Pourquoi se limiter à la forme source ?

>   permet plus de tenir ses clients en situation de dépendance par
>   rapport à un produit non-substituable à leurs yeux[6]6. Bien plus, le
>   logiciel libre supprime la pertinence de la notion de produit
>   non-substituable puisque la dispoinibilité du code source à tous aux

        Il est plus important ici de parler des libertés de modification
et de redistribution car sans elles, la disponibilité du code source
seraient inutiles. 

>   mêmes conditions facilite l'interopérabilité et autorise l'évolution
>   des solutions logicielles ad vitam aeternam.
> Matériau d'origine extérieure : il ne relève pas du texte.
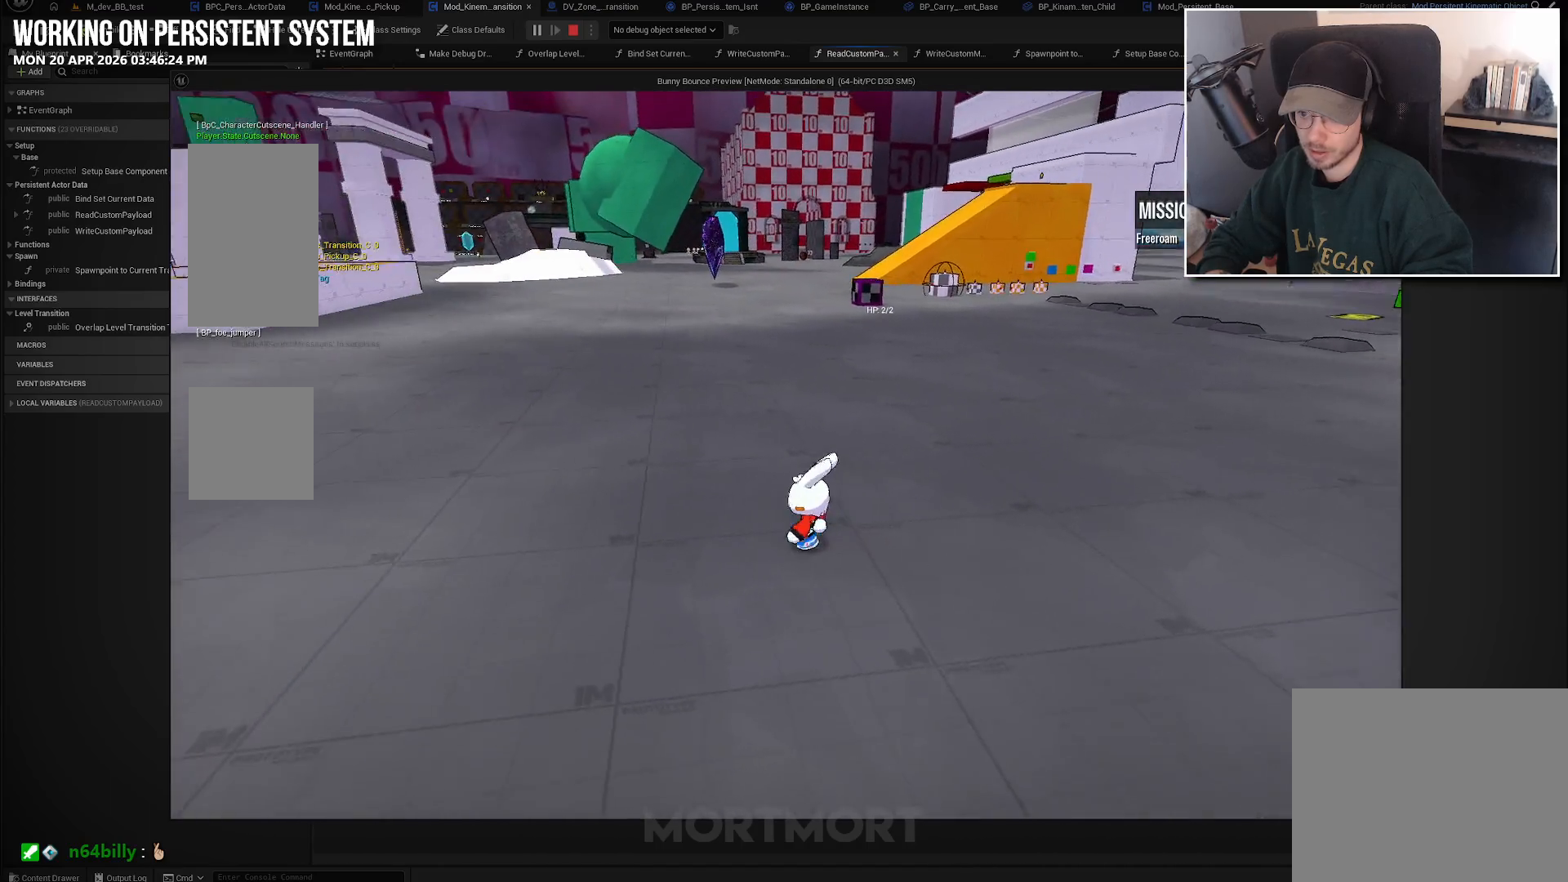
{"buttons": [], "left_stick": "up-left", "right_stick": "center", "events": [[366, "right_stick", "up"], [433, "left_stick", "up-left"], [500, "right_stick", "center"]]}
Comme pour les ententes,
>   le logiciel rend les abus de position dominante structurellement
>   impossibles.

        La phrase est incorrecte, tu as du oublier quelque chose. Par
ailleurs je ne vois pas en quoi les Logiciels Libres pourraient
emp^cher un abus de position dominante. Ils n'aident pas, ne peuvent
pas servir d'instrument à cette fin, mais n'empêchent pas pour autant.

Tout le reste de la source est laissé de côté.